There is, no doubt, a sterling thriller to be made surrounding Canadian involvement in the American Civil War. Warfare has often served as a fertile ground for rousing tales of cloak-and-dagger espionage, and Canada’s heretofore-unheralded background role in the ultimate creation of the United States seems an ideal launching point for such a yarn.
Canadian author Marie Jakober certainly would appear to have the chops for such an undertaking. A past winner of the Michael Shaara Award for Excellence in Civil War Fiction for her novel Only Call Us Faithful, Jakober has published seven well-received novels of historical/fantastic fiction, and deserves kudos for unearthing a little-discussed area of Canadian history for fictional dissection.
Unfortunately, Jakober cannot decide what she wants her novel The Halifax Connection to be, and the resulting plodding narrative does the subject matter a disservice.
Erryn Shaw is a lanky English expatriate living in Halifax, an unemployed theatre owner who, in the words of his handler, is “a fish to whom the whole world is water…[and] the best God damn natural spy I’ve ever seen.”
Recruited for his talents at blending in, Erryn is charged with infiltrating the Grey Tories; “Canadians who actively supported the Southern cause; or, in plainer words, Confederate agents.” Such men scheme to involve England in a war against the United States, a conspiracy that would unavoidably result in England backing the Confederate cause.
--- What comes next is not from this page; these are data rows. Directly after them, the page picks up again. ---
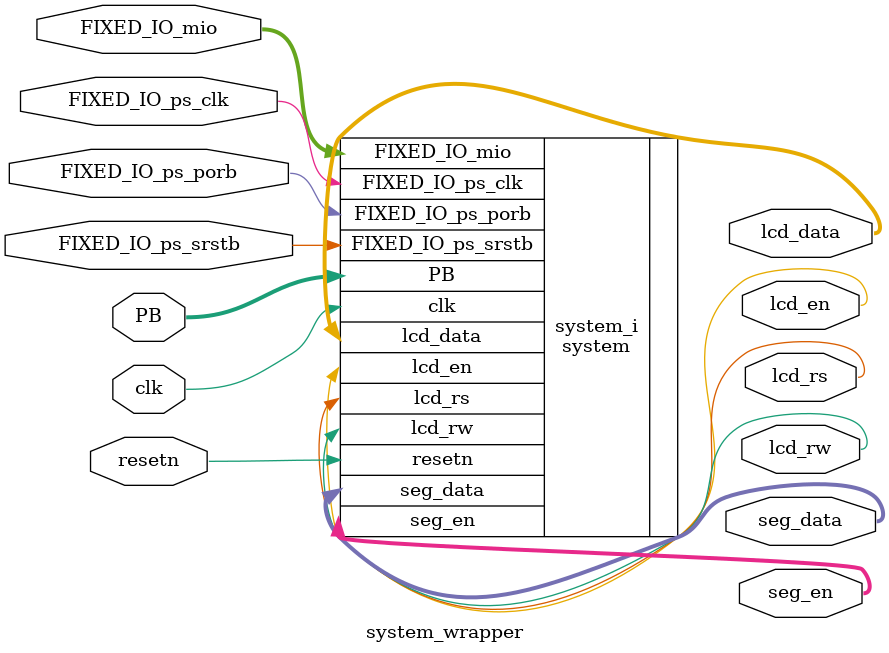
<source format=v>
`timescale 1 ps / 1 ps

module system_wrapper
   (FIXED_IO_mio,
    FIXED_IO_ps_clk,
    FIXED_IO_ps_porb,
    FIXED_IO_ps_srstb,
    PB,
    clk,
    lcd_data,
    lcd_en,
    lcd_rs,
    lcd_rw,
    resetn,
    seg_data,
    seg_en);
  inout [53:0]FIXED_IO_mio;
  inout FIXED_IO_ps_clk;
  inout FIXED_IO_ps_porb;
  inout FIXED_IO_ps_srstb;
  input [2:0]PB;
  input clk;
  output [7:0]lcd_data;
  output lcd_en;
  output lcd_rs;
  output lcd_rw;
  input resetn;
  output [7:0]seg_data;
  output [7:0]seg_en;

  wire [53:0]FIXED_IO_mio;
  wire FIXED_IO_ps_clk;
  wire FIXED_IO_ps_porb;
  wire FIXED_IO_ps_srstb;
  wire [2:0]PB;
  wire clk;
  wire [7:0]lcd_data;
  wire lcd_en;
  wire lcd_rs;
  wire lcd_rw;
  wire resetn;
  wire [7:0]seg_data;
  wire [7:0]seg_en;

system system_i
       (.FIXED_IO_mio(FIXED_IO_mio),
        .FIXED_IO_ps_clk(FIXED_IO_ps_clk),
        .FIXED_IO_ps_porb(FIXED_IO_ps_porb),
        .FIXED_IO_ps_srstb(FIXED_IO_ps_srstb),
        .PB(PB),
        .clk(clk),
        .lcd_data(lcd_data),
        .lcd_en(lcd_en),
        .lcd_rs(lcd_rs),
        .lcd_rw(lcd_rw),
        .resetn(resetn),
        .seg_data(seg_data),
        .seg_en(seg_en));
endmodule

</source>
There is an obvious and important modern-day analogy brewing in The Halifax Connection, as 19th century Canada flirts with involvement in a war between two parties it holds no allegiance to. Yet despite the possibilities for intrigue inherent in a war that would result in a “little ribbon of colonies crushed between two empires, precious to neither, sacrificed by both,” Jakober squanders the opportunity with a romantic sub-plot as obvious as it is unnecessary.
Shaw’s protracted dalliance with Sylvie, a working-class woman with a tragic past, is meant to illustrate the personal compromises Erryn must undertake to fulfill his mission, yet bleeds the story dry of any true tension. Purple descriptions of “kisses to burn up all the fogs of the North Atlantic” distract from the plot, lending undue emphasis on the least interesting storyline.
The major problem with The Halifax Connection then comes from the uneven pairing of these two elements. The far more attention-grabbing secret agent storyline suffers from its episodic structure, while the admittedly strong characters of Erryn and Sylvie are stuck serving a by-the-numbers romance.
There is a fascinating tale to be told in the Canadian angle of the American Civil War, but The Halifax Connection is not that tale. Jakober should have trusted the material to be strong enough on its own.
Originally printed in The Winnipeg Free Press, Sunday, May 20, 2007.